Limitations of the study

This study still has certain limitations. Firstly, although the sample size was expanded by integrating multiple public databases, the combined dataset only included 21 IDD samples and 13 control samples, which is a limited sample size that may not fully represent the gene expression characteristics of IDD patients, thereby affecting the generalizability and reliability of the results. Although current research has mitigated the risk of overfitting by removing batch effects, reducing gene redundancy, and conducting cross-validation, future studies still need to incorporate external datasets for validation to further enhance the robustness and reliability of the results.
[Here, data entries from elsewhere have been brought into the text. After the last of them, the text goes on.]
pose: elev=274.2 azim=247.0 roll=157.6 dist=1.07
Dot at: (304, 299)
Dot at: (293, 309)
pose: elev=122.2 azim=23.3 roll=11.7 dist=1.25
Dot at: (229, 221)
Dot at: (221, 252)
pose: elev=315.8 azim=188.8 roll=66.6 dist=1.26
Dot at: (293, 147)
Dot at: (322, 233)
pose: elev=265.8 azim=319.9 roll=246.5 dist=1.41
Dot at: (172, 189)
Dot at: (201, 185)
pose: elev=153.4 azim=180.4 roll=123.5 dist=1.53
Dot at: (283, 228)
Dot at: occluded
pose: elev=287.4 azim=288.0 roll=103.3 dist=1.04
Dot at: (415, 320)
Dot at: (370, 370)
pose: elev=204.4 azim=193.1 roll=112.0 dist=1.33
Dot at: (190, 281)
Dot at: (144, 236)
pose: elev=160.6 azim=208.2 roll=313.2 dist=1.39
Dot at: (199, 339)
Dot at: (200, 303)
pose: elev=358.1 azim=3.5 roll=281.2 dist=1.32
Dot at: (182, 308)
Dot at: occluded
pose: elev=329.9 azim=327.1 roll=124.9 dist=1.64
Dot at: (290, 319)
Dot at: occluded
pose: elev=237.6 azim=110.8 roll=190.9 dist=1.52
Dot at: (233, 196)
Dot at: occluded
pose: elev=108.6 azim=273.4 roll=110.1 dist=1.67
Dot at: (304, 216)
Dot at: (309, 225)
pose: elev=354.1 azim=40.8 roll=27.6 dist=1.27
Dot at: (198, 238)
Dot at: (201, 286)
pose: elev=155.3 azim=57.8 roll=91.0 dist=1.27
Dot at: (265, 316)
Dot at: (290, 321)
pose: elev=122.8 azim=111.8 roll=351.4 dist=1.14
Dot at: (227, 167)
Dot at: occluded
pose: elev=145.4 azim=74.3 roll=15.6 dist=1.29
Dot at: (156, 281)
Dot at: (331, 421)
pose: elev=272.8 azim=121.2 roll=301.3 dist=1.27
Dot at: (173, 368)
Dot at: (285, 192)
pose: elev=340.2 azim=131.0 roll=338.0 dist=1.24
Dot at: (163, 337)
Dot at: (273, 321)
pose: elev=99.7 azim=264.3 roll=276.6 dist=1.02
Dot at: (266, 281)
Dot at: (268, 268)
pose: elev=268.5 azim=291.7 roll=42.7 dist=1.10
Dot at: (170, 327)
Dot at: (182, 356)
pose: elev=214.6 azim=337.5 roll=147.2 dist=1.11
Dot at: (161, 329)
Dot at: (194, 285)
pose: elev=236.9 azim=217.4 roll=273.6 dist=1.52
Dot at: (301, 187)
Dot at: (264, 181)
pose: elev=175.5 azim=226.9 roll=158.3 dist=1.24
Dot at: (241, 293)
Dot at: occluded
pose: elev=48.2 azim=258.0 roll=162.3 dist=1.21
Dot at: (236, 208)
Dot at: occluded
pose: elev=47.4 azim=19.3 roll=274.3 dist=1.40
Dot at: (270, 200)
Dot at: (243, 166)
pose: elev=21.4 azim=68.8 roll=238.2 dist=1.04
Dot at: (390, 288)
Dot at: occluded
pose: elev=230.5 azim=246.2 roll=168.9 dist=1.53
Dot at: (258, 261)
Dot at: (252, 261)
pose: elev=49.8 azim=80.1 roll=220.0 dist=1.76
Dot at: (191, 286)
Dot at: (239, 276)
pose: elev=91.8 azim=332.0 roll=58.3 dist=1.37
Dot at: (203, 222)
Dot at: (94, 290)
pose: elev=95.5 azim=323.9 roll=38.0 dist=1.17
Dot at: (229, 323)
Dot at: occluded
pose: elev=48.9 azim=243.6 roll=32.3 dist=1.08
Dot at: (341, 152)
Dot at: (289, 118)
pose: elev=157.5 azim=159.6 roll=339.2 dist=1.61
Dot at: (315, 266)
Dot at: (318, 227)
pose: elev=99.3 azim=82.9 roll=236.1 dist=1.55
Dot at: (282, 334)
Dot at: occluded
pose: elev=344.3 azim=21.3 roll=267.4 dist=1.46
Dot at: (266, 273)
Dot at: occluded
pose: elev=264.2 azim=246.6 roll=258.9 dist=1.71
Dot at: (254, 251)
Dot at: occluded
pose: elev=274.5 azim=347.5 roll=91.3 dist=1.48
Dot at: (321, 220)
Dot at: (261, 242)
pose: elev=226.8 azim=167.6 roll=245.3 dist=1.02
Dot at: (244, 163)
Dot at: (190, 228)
Secondly, due to research constraints, it was not possible to independently collect clinical specimens or conduct related experimental validations, and all analyses were based on data from public databases. Consequently, there is a lack of validation at the protein level and functional experiments for key genes, preventing further elucidation of their specific mechanisms of action. Additionally, the limitations in sample size and experimental design made it impossible to systematically compare the expression differences of key genes in different degenerative tissue regions (such as the nucleus pulposus and annulus fibrosus). This study primarily focused on gene expression analysis of nucleus pulposus tissue, whereas the common degenerative phenotypes observed in clinical imaging often originate from annulus fibrosus lesions. In future research, we plan to expand the collection of clinical samples further, incorporating multicenter and multi-type tissue samples, and conduct protein-level and functional experimental validations to confirm and extend the conclusions of this study more comprehensively.